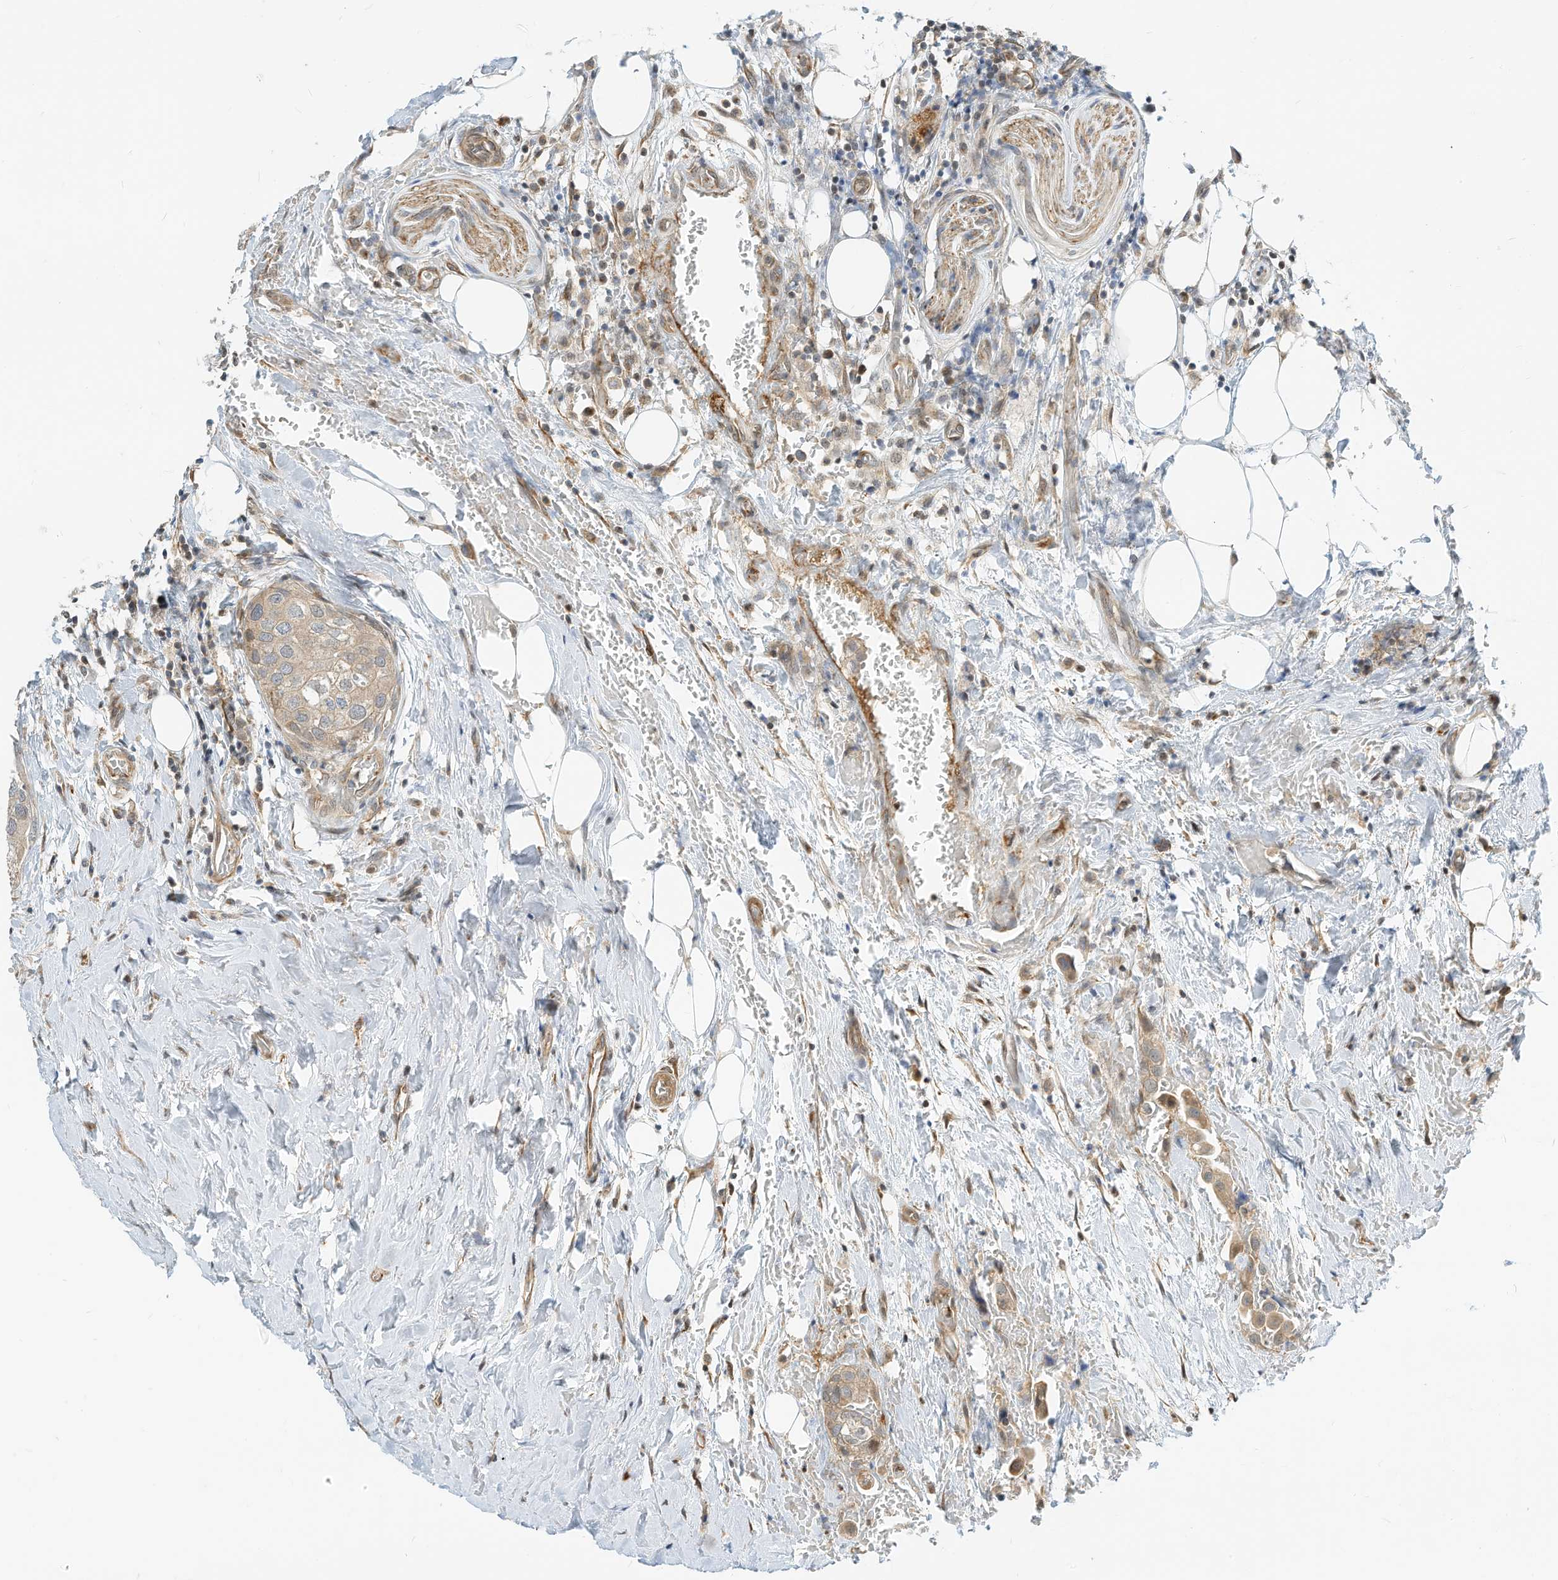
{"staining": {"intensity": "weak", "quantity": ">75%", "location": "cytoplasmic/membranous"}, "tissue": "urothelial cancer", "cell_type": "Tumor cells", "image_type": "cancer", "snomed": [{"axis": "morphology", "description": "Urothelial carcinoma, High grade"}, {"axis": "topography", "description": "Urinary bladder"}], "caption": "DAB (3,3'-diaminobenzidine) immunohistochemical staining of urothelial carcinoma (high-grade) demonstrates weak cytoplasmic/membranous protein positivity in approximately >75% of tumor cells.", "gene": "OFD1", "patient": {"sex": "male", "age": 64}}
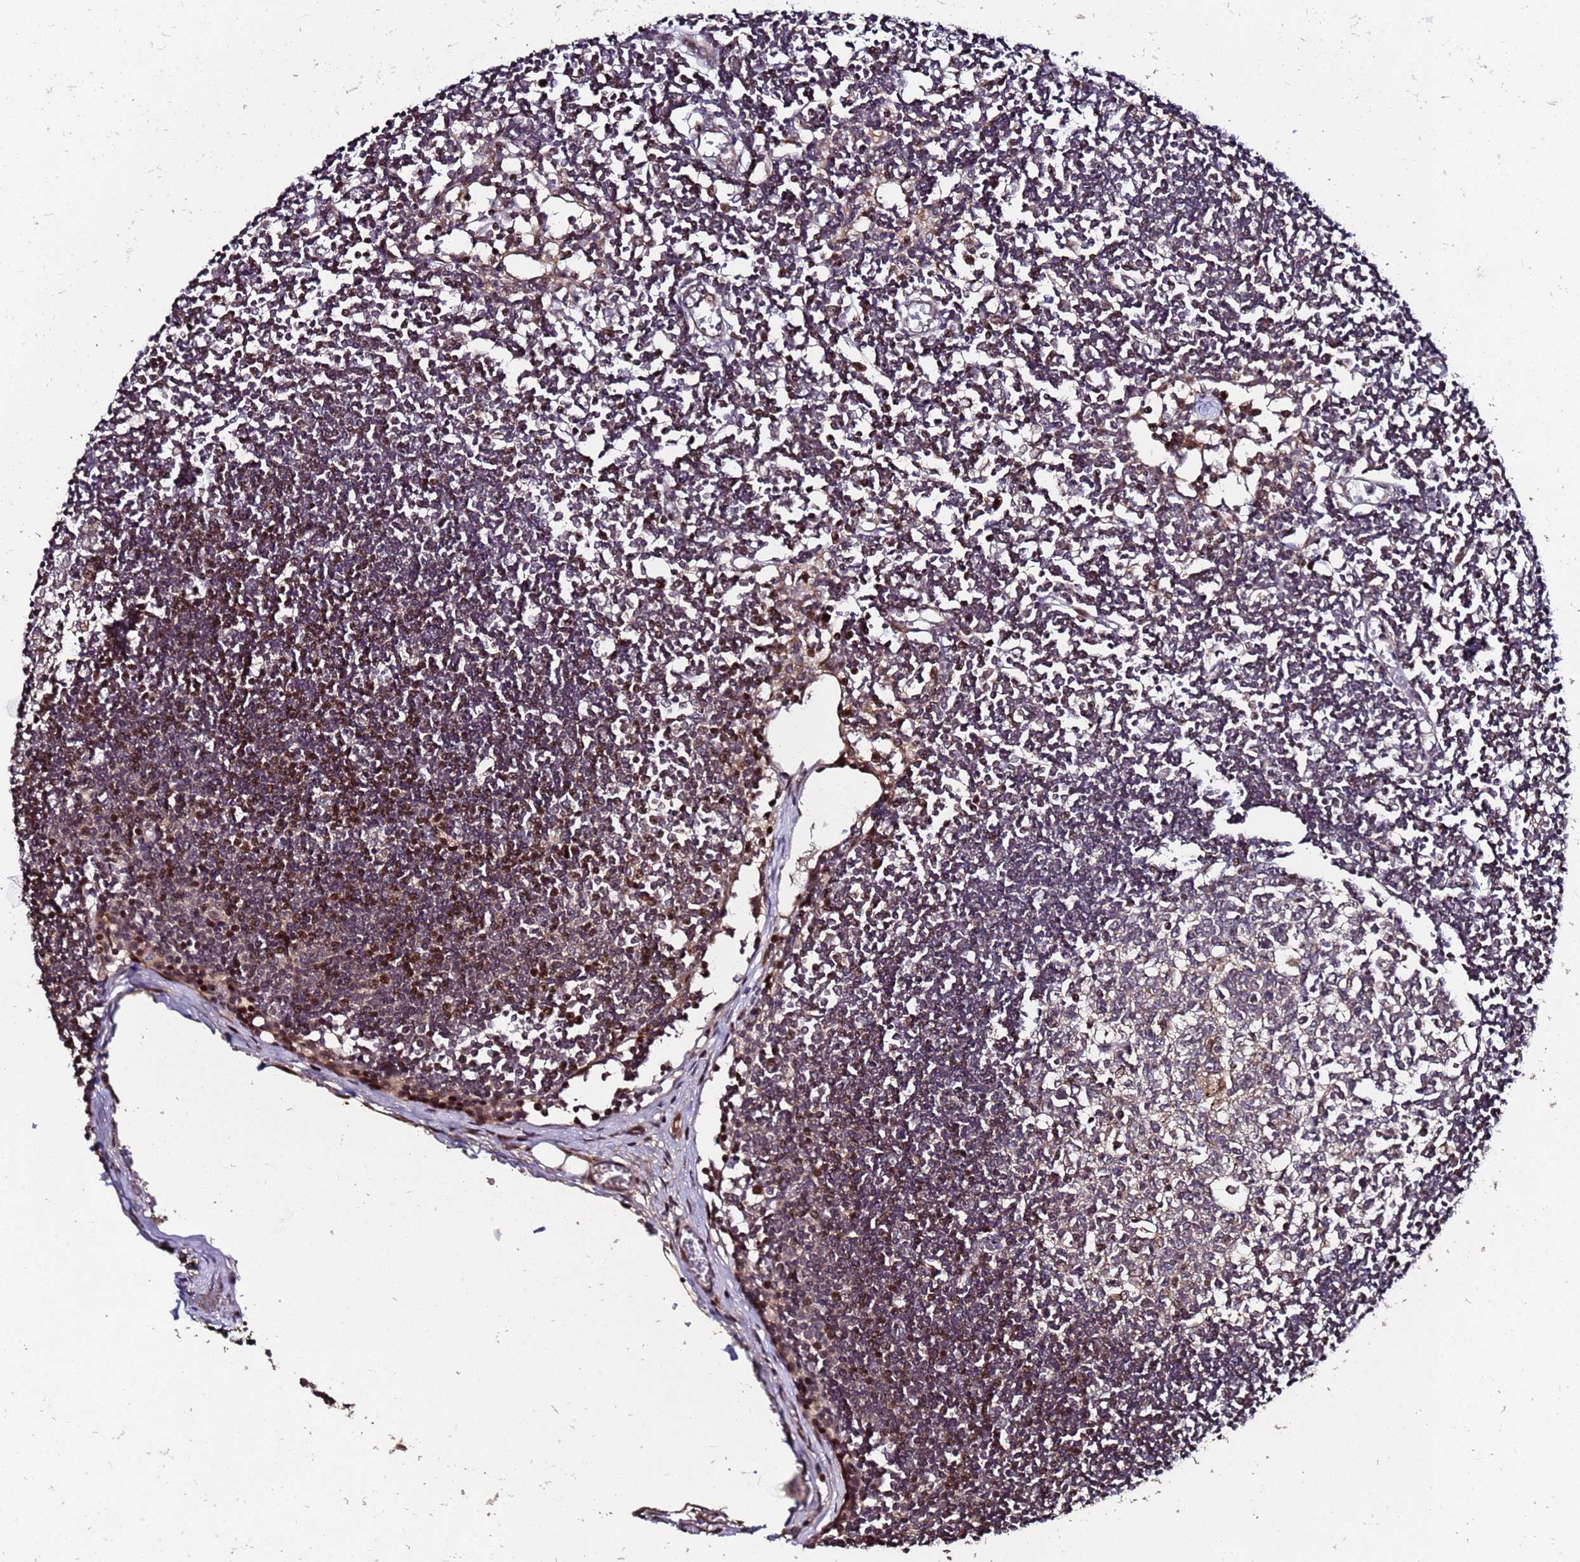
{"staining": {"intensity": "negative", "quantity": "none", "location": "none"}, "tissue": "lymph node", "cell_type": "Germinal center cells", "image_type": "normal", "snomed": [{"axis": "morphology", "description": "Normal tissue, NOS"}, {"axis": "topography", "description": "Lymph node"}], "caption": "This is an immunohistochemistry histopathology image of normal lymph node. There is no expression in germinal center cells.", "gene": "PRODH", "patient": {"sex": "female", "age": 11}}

* * *

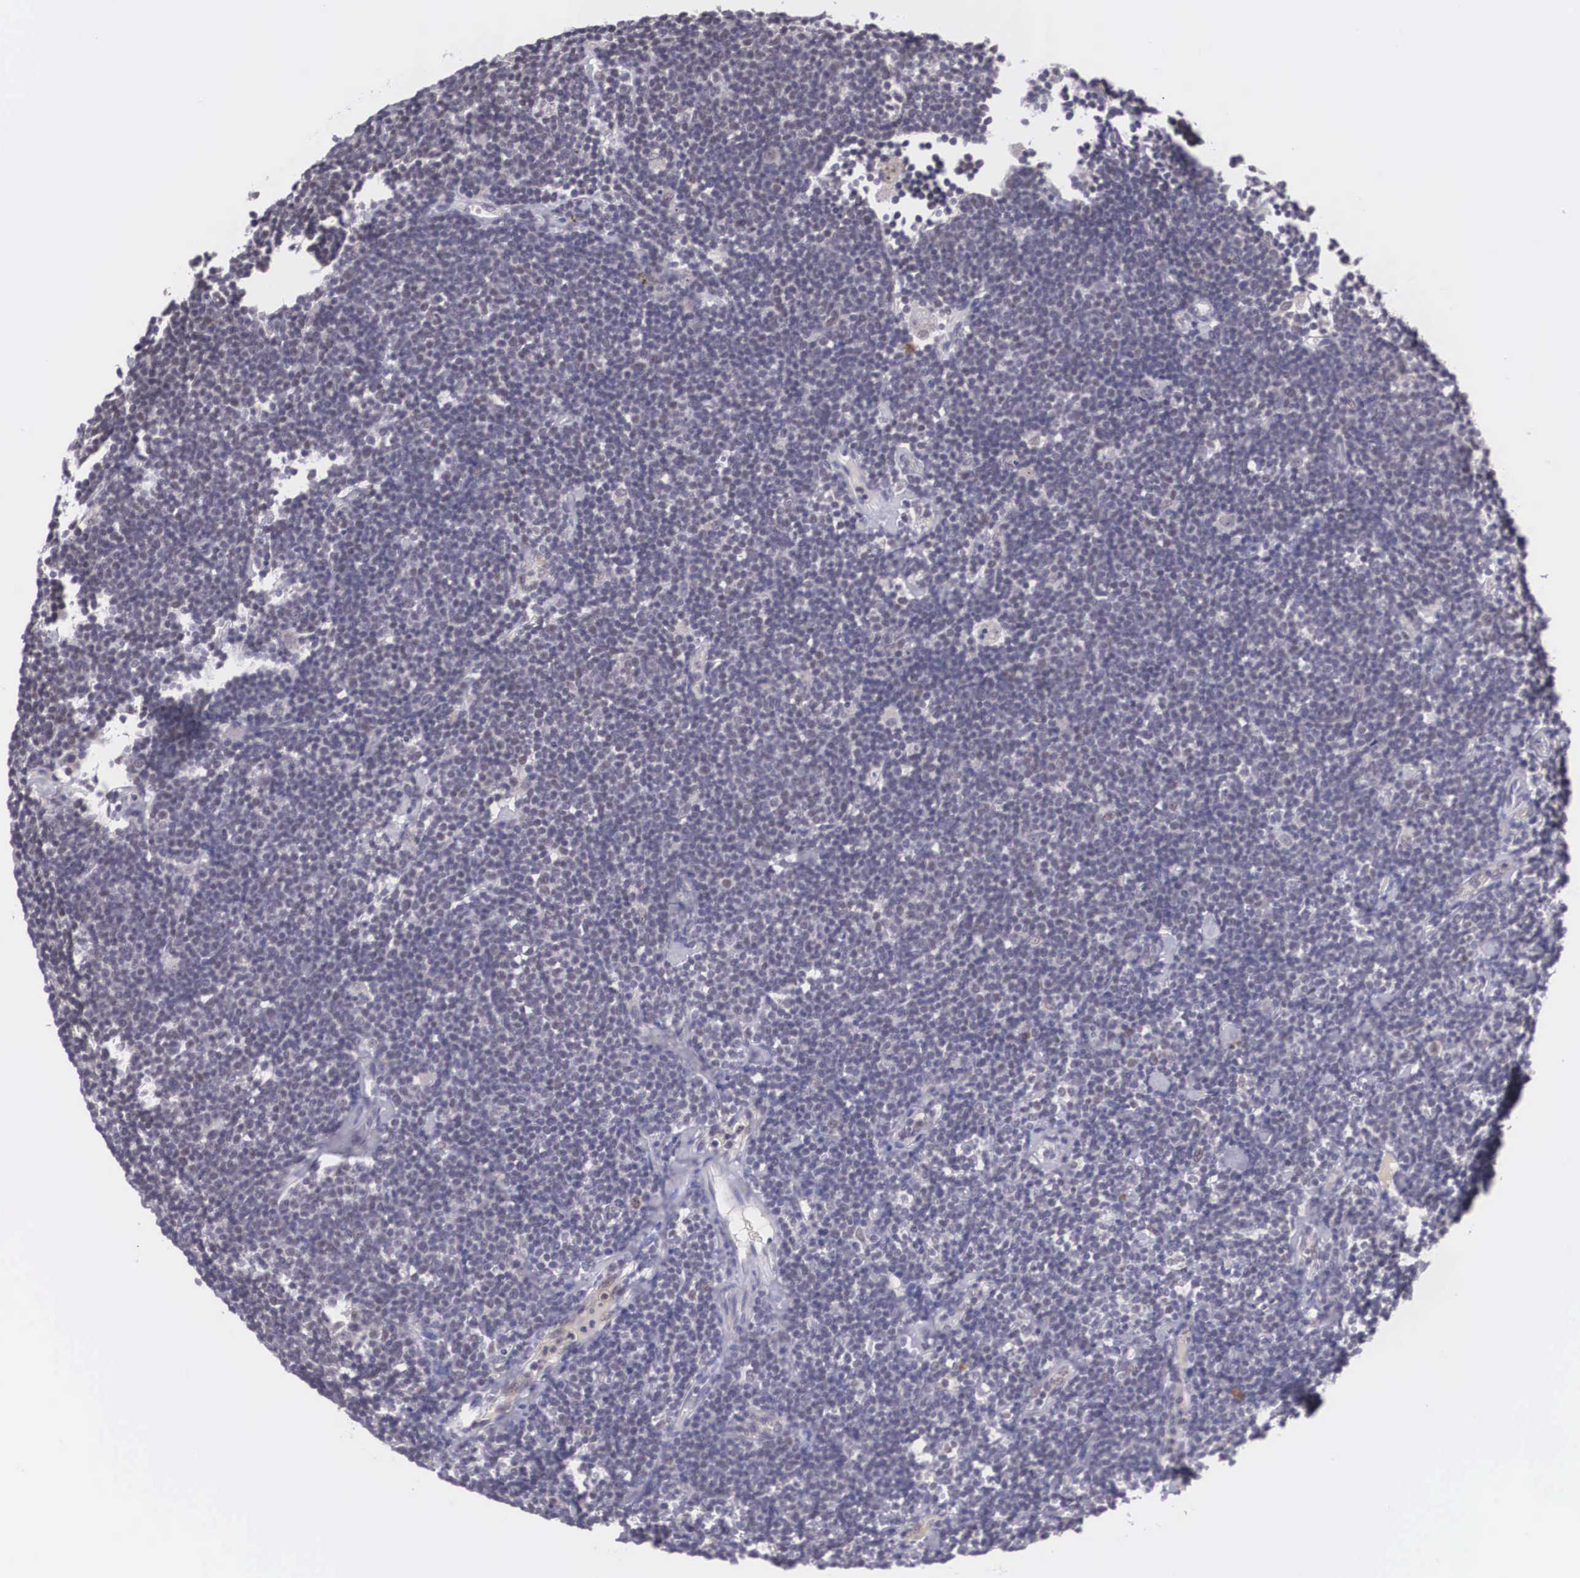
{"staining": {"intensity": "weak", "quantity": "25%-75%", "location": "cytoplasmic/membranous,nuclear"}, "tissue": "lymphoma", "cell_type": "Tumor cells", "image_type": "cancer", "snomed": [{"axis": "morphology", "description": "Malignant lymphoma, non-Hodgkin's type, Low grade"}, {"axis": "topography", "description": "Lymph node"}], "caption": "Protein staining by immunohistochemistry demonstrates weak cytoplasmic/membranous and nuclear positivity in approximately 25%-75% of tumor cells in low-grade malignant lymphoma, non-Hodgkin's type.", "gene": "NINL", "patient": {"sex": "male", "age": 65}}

- _THE TASK_
Quote the lines above exactly, starting with the one that has "(3,3'-diaminobenzidine) immunohistochemical staining" and ending with the one that has "is an immunohistochemistry"; drop the pictures and include nothing else.

- _ANSWER SPACE_
{"staining": {"intensity": "weak", "quantity": ">75%", "location": "cytoplasmic/membranous"}, "tissue": "urothelial cancer", "cell_type": "Tumor cells", "image_type": "cancer", "snomed": [{"axis": "morphology", "description": "Urothelial carcinoma, High grade"}, {"axis": "topography", "description": "Urinary bladder"}], "caption": "DAB (3,3'-diaminobenzidine) immunohistochemical staining of urothelial carcinoma (high-grade) demonstrates weak cytoplasmic/membranous protein positivity in approximately >75% of tumor cells.", "gene": "OFD1", "patient": {"sex": "male", "age": 64}}
{"staining": {"intensity": "negative", "quantity": "none", "location": "none"}, "tissue": "lymph node", "cell_type": "Germinal center cells", "image_type": "normal", "snomed": [{"axis": "morphology", "description": "Normal tissue, NOS"}, {"axis": "topography", "description": "Lymph node"}], "caption": "This is an immunohistochemistry histopathology image of normal lymph node. There is no expression in germinal center cells.", "gene": "PRODH", "patient": {"sex": "female", "age": 11}}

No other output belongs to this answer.